Bad bosses ignore their employees. These bosses aren’t necessarily overly critical, but they’re not breaking out the “thanks” either. They basically ignore their staff, providing no direction, no feedback, no mentoring, no coaching, no advocacy, no credit, and no appreciation. Someone with this boss might be tempted to pinch himself to confirm he still exists. 

Bad bosses are self-centered. Self-centered bosses make me think of the Nabiha song, “You.” “It’s all about you,” she sings. Uh huh. The self-centered boss is not concerned with her employees’ motivations, wants, or needs. She doesn’t care about her employees’ time, although you’d think she would, since time is money, but—no. She’ll pop into her assistant’s office five minutes before he was planning to head home, insist that a report be generated “right away,” and then let weeks pass before she ever glances at it, if she glances at it at all. Unfortunately, occurrences like this aren’t occasional, they make up a pattern. “To heck with you,” her actions say, “You’re not important.” What a jerk.

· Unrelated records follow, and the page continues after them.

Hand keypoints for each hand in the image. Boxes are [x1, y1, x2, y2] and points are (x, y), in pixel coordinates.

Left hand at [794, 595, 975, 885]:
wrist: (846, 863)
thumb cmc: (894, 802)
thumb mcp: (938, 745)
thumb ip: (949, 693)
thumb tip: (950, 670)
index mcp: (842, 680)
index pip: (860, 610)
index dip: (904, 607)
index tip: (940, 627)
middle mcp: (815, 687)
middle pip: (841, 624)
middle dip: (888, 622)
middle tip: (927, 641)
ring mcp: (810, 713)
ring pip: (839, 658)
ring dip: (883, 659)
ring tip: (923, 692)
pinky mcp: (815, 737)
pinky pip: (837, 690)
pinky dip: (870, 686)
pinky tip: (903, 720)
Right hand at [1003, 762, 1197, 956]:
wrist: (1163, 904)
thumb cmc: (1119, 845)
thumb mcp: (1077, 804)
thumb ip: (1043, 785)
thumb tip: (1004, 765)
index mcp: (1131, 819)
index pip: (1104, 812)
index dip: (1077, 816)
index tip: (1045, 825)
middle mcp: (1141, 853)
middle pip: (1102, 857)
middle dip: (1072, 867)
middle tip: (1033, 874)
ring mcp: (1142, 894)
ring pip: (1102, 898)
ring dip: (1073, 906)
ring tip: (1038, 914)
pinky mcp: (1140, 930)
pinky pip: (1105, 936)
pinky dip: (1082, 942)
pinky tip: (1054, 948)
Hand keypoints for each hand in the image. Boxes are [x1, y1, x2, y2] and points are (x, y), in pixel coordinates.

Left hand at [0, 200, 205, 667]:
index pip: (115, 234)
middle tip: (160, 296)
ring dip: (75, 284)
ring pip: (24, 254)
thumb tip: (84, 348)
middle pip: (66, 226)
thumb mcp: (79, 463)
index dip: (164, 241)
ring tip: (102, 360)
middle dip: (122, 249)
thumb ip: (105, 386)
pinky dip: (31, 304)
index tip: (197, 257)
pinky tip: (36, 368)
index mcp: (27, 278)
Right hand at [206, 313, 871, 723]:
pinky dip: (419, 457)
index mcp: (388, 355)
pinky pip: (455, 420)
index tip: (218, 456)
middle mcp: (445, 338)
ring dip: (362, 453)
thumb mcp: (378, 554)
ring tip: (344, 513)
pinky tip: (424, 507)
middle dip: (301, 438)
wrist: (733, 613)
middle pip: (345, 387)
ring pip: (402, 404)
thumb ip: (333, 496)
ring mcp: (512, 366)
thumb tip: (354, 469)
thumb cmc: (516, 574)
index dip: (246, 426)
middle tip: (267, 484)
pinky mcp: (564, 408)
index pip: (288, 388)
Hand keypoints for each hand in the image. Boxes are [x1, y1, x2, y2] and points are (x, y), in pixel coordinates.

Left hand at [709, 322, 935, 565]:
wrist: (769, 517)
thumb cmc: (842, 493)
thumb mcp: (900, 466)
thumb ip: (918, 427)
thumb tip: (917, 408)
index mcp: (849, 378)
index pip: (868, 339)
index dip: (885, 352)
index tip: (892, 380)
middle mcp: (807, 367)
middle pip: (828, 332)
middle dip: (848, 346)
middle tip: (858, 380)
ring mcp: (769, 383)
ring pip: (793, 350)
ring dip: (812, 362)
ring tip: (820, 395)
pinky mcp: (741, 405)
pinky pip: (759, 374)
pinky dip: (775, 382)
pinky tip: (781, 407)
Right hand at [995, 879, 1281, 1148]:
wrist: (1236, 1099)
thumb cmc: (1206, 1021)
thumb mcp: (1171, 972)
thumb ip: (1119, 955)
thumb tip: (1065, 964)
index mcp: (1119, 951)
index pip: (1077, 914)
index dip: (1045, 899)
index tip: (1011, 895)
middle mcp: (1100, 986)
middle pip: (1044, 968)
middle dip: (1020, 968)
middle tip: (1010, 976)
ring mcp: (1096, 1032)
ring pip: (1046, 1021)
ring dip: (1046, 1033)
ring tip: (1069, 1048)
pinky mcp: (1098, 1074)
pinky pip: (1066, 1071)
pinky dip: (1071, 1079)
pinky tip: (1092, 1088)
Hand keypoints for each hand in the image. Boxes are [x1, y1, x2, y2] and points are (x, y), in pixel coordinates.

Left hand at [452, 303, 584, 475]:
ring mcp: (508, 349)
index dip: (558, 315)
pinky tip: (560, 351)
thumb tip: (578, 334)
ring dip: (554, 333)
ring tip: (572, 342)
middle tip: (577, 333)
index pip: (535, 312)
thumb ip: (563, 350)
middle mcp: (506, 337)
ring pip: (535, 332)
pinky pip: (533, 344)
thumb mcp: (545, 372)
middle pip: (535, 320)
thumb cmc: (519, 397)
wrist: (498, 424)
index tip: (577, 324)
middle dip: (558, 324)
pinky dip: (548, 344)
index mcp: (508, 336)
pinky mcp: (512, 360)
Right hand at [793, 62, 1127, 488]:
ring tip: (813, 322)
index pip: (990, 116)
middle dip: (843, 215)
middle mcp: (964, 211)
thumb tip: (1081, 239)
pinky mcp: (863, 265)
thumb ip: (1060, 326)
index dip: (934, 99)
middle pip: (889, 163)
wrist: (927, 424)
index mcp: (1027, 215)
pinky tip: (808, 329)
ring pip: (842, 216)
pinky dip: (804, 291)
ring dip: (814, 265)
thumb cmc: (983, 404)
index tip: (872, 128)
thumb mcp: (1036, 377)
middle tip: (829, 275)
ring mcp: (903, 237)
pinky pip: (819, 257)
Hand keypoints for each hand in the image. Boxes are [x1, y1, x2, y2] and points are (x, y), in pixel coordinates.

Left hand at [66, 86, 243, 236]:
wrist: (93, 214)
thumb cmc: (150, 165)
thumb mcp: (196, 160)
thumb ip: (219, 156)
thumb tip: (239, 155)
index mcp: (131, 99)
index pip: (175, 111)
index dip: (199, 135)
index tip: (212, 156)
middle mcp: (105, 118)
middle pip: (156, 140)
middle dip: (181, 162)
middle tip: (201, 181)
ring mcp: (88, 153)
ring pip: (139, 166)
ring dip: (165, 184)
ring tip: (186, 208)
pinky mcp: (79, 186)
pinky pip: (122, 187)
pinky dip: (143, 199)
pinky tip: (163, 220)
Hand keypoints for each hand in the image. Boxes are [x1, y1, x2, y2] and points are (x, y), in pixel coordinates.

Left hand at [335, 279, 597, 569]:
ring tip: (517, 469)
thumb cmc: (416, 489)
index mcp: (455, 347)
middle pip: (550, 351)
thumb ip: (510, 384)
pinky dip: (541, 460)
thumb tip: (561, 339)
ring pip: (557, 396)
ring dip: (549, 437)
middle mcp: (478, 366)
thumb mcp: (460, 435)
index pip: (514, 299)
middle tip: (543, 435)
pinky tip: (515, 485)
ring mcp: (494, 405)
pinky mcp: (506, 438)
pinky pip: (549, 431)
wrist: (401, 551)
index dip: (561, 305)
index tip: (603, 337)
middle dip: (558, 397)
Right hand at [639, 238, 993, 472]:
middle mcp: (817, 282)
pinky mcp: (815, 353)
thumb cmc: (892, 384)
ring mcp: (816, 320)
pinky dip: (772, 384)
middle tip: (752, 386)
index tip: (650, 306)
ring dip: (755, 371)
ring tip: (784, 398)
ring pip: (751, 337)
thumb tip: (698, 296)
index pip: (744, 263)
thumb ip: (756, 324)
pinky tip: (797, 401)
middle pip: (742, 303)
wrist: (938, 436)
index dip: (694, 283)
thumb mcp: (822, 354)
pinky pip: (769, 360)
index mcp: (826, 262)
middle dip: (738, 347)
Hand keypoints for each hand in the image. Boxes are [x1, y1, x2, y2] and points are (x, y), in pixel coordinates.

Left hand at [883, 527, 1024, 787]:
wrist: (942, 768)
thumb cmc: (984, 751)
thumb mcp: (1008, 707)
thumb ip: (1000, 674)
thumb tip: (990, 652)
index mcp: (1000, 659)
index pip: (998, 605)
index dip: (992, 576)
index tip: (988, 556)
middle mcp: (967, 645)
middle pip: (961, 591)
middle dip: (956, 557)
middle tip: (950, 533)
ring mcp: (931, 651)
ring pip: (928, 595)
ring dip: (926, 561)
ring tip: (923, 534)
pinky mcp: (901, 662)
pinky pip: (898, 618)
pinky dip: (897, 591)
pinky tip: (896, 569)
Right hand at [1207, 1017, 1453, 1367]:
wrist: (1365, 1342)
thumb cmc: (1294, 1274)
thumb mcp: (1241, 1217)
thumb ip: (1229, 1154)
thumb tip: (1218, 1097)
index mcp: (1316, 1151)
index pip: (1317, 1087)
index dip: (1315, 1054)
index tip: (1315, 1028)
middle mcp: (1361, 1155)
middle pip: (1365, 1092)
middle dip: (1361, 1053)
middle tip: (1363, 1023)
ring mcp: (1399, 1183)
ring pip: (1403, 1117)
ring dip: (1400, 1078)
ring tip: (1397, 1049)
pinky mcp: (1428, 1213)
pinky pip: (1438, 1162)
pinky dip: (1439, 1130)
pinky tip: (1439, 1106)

Bad bosses don’t stick up for their staff. Good bosses appreciate their employees’ efforts, talents, and intentions and won’t allow others to blame, berate, humiliate, and otherwise abuse their staff no matter how justified the abuser may think he is.

Bad bosses play favorites. We aren’t all the same, and in the workplace, we won’t all be treated the same. However, good bosses are fair and give credit where credit is due. They don’t dump on productive employees so that the “favorite” can be free to do… whatever the heck he does, and they don’t lavish attention and protection on one employee while completely ignoring the efforts, results, and talents of the others.

Bad bosses yell, curse at, and berate their employees. A bully is a bad boss. I don’t have to say a lot about that, do I?

Bad bosses don’t listen. Bad bosses have terrible listening skills. They don’t pay attention when spoken to, and as a result they can’t remember this, and they can’t remember that. Their employees spend all kinds of time repeating things, finding things their bosses have lost, and rescheduling meetings their bosses have forgotten about. These bosses are the original “absent-minded professors,” except there’s nothing charming or comedic about it, because again, this behavior says “You don’t count,” and the reality is, that stinks.